MKL1888:Amurprovinz
[518] Amurprovinz, russ. Gouvernement in Ostsibirien, das bereits 1857 als Gebiet ausgeschieden, sodann im April 1882 zu einem selbständigen Gouvernement mit dem Zentralpunkt Chabarowka (statt der bisherigen Hauptstadt Blagoweschtschensk) erhoben ward (s. Karte „China etc.“). Es grenzt im O. an das Küstengebiet, im S. an die Mandschurei, im SW. an Transbaikalien, im W. und N. an das Gebiet Jakutsk und ist mit einem Areal von 449,500 qkm (8163,4 QM.) der kleinste sibirische Landesteil. Die Zahl der Einwohner betrug 1881: 40,533 Seelen, meist Stämmen tungusischer Abkunft angehörig; die der russischen Ansiedler wird dabei auf 7749, die der Koreaner auf 622 angegeben. Die Temperatur zeigt im mittlern Teil des Flußlaufs im Sommer 28–33° R. im Schatten, fällt aber im Januar auf −33°. Nur der Herbst hat Temperaturen, die einigermaßen an europäische Verhältnisse erinnern. Das Gouvernement ist reich an Holzschätzen und für Viehzucht und Landwirtschaft so gut geeignet wie das schwarzerdige Kleinrußland, um so mehr, als die Erträgnisse derselben, Wolle, Leder, Schafpelze, in China voraussichtlich guten Absatz finden würden. Die Wälder enthalten kostbare Pelztiere, die Flüsse einen Reichtum an Fischen. Außer dem Amur, dessen mittlerer Lauf die Grenze des Gouvernements gegen China bildet, sind noch die Seja und Bureja als Hauptflüsse zu nennen. Das Hauptgebirge sind die Bureja- oder Khinganberge, die das Thal des Amur fast im rechten Winkel schneiden. Goldwäschen finden sich an verschiedenen Nebenflüssen der Seja und Bureja, und die Produktion betrug 1880: 3854 kg. Seit 1871 ist der sibirisch-amurische Telegraph (bis Wladiwostok an der Bai Peters d. Gr.) vollendet, von dem in Chabarowka ein Seitendraht nach Nikolajewsk abzweigt. Die Erwartungen, die hiervon für den Handel gehegt wurden, haben sich indessen nicht erfüllt.

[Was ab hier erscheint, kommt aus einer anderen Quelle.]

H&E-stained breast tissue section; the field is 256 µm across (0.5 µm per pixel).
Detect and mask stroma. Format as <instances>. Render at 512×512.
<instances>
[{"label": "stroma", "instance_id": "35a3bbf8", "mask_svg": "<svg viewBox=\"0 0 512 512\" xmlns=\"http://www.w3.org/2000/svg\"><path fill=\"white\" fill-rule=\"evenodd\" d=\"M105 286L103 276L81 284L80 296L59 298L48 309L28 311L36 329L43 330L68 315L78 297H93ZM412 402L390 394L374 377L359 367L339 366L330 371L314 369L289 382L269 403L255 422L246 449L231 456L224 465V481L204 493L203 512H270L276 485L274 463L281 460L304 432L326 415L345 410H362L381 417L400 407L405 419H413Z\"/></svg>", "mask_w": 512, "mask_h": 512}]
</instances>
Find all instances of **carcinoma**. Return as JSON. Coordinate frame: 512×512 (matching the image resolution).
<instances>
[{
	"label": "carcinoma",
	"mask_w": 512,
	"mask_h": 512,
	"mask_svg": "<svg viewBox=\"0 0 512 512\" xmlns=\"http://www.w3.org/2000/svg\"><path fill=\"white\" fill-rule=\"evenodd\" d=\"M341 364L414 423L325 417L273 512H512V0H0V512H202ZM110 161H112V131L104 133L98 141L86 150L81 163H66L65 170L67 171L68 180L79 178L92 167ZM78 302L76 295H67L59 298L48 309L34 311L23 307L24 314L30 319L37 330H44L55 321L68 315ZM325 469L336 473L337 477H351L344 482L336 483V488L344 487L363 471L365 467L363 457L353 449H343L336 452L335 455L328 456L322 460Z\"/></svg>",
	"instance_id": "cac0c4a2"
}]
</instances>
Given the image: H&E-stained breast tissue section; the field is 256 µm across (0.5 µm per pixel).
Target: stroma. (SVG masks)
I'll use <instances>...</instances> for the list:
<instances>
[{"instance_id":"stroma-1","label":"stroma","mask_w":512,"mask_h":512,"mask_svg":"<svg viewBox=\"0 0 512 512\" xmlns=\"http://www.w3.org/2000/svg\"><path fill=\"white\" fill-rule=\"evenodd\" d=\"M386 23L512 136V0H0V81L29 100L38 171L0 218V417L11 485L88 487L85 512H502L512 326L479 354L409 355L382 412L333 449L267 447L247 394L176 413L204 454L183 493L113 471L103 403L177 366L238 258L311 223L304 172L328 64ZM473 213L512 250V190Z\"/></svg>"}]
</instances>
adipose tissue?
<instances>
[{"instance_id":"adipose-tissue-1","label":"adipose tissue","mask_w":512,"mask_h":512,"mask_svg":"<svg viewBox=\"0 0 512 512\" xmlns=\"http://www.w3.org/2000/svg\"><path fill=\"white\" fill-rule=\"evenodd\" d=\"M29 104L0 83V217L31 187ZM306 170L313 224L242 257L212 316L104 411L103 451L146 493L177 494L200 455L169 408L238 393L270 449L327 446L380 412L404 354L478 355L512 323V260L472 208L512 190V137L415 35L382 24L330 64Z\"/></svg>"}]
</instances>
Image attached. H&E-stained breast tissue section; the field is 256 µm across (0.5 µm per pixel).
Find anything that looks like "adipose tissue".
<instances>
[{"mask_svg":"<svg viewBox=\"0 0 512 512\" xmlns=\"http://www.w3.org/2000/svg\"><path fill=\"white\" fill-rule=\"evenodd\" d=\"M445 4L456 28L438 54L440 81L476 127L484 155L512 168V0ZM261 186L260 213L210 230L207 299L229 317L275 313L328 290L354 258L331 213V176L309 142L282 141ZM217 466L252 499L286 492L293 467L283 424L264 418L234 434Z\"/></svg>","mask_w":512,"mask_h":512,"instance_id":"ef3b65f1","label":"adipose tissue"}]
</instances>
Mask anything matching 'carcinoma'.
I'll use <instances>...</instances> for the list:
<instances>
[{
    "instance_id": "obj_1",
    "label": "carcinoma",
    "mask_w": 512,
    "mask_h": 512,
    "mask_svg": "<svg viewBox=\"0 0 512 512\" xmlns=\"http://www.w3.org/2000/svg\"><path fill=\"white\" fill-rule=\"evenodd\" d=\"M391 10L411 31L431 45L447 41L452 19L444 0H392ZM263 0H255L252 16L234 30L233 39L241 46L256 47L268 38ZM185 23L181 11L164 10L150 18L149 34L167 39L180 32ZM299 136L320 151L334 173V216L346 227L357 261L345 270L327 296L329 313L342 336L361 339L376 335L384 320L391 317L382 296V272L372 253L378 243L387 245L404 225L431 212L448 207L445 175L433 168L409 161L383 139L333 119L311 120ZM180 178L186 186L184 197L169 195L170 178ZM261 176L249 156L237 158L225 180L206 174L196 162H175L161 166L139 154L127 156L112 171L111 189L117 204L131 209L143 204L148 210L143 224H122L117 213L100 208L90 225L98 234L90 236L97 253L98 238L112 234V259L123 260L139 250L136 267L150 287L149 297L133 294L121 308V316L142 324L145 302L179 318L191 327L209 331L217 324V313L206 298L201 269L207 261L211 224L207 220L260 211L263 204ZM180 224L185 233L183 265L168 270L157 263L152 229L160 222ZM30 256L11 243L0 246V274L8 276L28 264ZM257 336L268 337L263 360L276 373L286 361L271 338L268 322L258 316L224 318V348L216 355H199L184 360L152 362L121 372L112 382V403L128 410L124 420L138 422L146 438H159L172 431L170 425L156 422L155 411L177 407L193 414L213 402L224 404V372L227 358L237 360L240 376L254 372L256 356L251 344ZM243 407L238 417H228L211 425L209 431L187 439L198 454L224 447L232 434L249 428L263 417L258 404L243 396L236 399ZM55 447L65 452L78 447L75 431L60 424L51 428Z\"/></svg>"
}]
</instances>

Geschichte. Nachdem durch ein Zusammentreffen von Kosaken und Tschuktschen 1639 die erste Kunde von diesem Gebiet nach Rußland gedrungen war, ging 1643 eine Expedition von Kosaken von Jakutsk zum Amur und befuhr diesen Fluß bis zur Mündung; eine zweite Expedition unter Chabarow 1649 zerstörte alle Städte am Amur unterhalb Albasin und eroberte fast das ganze Land zu beiden Seiten des Flusses. Die Bewohner riefen darauf die Mandschu-Chinesen zu Hilfe, welche mit überlegenen Streitkräften die Russen verdrängten. Nun kam 1689 zwischen China und Rußland ein Vertrag zu stande, durch welchen Chinas Herrschaft in diesem Gebiet allein anerkannt wurde. Anderthalb Jahrhunderte respektierte Rußland diesen Vertrag. Doch war für die Entwickelung des asiatischen Rußland die Gewinnung von Küstenland am Pazifischen Ozean von größter Wichtigkeit. Daher veranlaßte der Generalgouverneur Murawiew 1849–53 die Erforschung der Tatarischen Meerenge; die Anlage der festen Grenzposten Nikolajewsk, Mariinsk und Alexandrowsk war die Folge, und 1854 befuhr Murawiew in dem zu diesem Zweck erbauten Dampfer Argun, begleitet von 50 Booten und zahlreichen Flößen mit 1000 Mann, den Amur bis Mariinsk. Danach wurden sehr bald Ansiedler ins Land geführt; schon 1855 kamen nach der Expedition des Generals Korsakow Ackerbauer an den Amur, 1856 wurden zwischen Nikolajewsk und Mariinsk Reichsbauern, 1857 zwischen Strielka und Seja transbaikalische Kosaken angesiedelt. Im nächsten Jahr wurde die Grenzfrage durch den am 13. (1.) Juni 1858 zu Tientsin abgeschlossenen Vertrag dahin geregelt, daß Rußland das linke Ufer des Amur in seinem untern und mittlern Lauf, nach der Einmündung des Ussuri aber beide Ufer erhielt, und dieser Vertrag durch eine zwischen Ignatiew und dem Prinzen Kong 1860 zu Peking getroffene Vereinbarung noch dahin erweitert, daß Rußland das ganze Gebiet zwischen dem Ussurifluß und dem Tatarischen Meerbusen erhielt. Durch diese Verträge erwarb Rußland ein Land von ca. 650,000 qkm, das nun in zwei Gebiete, die jetzige A. und das Küstengebiet (mit der Hauptstadt Nikolajewsk), eingeteilt wurde. Vgl. Schrenck, Reisen und Forschungen im Amurgebiet 1854–56 (Petersb. 1858–67, 4 Bde.); Atkinson, Travels in the region of the Amoor (Lond. 1860); Collins, Exploration of the Amoor River (2. Aufl., Washingt. 1864); Schmidt, v. Glehn und Brylkins, Reisen im Amurland (Petersb. 1868); Wenjukow, Die russisch-asiatischen Grenzlande (deutsch, Leipz. 1874).